The TSA’s Mike Golden began by explaining the checkpoint evolution. The three main areas of focus for the TSA are the people, the process, and the technology, said Golden. Golden, as the chief technology officer, focused on the tech aspect of airport security.
Advanced Technology Screening has been the workhorse of the checkpoint, says Golden. These machines give the TSA huge capabilities in terms of multi-view capability, advanced imaging technologies, and automated detection. New whole-body imaging technology gives TSA “phenomenal capabilities” despite the privacy issues the technology raises.
Baggage screening technology improvements have also been made which have reduced false alarm rates and improved image quality and detection, says Golden.
TSA’s Systems Integration Facility (TSIF), opening in December, is a testing facility which contains a full inline system to simulate an airport environment and a small cargo area to test cargo technology as well, explains Golden.
“We have also been trying to harmonize with our partners overseas,” explains Golden regarding international security standards. “Just recently, we have signed a number of agreements with our European Union partners; for the first time we are actually able to share classified data, so we can start harmonizing.”

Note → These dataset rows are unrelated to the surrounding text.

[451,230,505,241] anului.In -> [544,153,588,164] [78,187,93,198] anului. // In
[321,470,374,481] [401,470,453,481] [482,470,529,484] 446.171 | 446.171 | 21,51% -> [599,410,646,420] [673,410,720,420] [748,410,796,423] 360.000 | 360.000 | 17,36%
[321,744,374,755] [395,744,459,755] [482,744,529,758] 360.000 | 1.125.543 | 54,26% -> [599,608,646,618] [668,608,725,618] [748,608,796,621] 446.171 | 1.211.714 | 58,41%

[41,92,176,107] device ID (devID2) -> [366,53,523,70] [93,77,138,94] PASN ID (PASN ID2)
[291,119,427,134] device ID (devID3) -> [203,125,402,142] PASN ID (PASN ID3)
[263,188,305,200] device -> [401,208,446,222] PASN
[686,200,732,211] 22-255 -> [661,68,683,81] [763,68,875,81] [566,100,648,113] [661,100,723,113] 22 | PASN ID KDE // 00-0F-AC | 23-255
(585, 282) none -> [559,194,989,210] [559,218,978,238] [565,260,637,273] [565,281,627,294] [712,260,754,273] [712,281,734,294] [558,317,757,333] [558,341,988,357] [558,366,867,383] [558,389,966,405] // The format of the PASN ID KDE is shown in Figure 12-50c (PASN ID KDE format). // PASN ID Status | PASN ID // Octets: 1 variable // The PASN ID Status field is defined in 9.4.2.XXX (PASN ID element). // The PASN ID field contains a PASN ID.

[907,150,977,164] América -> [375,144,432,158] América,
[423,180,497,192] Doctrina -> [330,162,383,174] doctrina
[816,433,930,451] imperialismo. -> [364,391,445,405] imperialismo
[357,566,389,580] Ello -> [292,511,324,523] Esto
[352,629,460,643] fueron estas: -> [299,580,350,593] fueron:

Airports are in the business of human beings, and they have to find a way to understand how they are going to deal with this global challenge, says Monhla Hlahla, CEO of the Airports Company South Africa. Hlahla backed her claim with the fact that airports facilitated about 4.7 billion passengers worldwide in 2007.
Strengthening the weakest link, as Hlahla relates, includes thinking of civil aviation as a network, making aviation security an integral part of national and global security, a call for innovation in ICAO and strategy review, and taking a system view to the problem by seeking to maximize strategy.
“I believe that we must incentivize ICAO and government,” says Hlahla. “Together, our views on security must stop being just about a new screening tube, or new automatic technology. It’s got to be very systemic; we should approach it the way we approach our businesses, otherwise, the smaller airports in the world will grow in their weakness.”
Tim Anderson of Minneapolis St-Paul International Airport stresses the importance of creating equilibrium. Anderson calls for analyzing state government funding versus industry funding, system needs versus budget reductions, reality versus expectations, human factors versus technology, and security versus privacy.
“The new normal, as I see it, is the same as the new trend that we have, and that’s in trying to develop a balance amongst a number of different things regarding security,” says Anderson. “Creating that balance is not very easy.”
As far as funding goes, Anderson believes that if we have an ongoing war on terrorism, than it should be the national governments and the states that provide the funding, not the airports. Anderson adds that ACI’s position on the issue is clear: Aviation security is part of a national security.
“It is the state and its foreign policies that are a target of terrorism; airports are simply the stage upon which that is acted,” said Anderson.
Theresa Coutu, director for Jacobs Consultancy, echoes Hlahla’s remarks on strategy relating that airports need to implement a common approach to flexible solutions with strategic analysis.
Coutu says airports must broaden their perspective and push for international standards. “Sustainable security solutions need to be developed and adapted regularly using strategic planning and analysis that finds the sweet spot for maximizing investments…, and sustainable security solutions need to also address non-security issues,” says Coutu.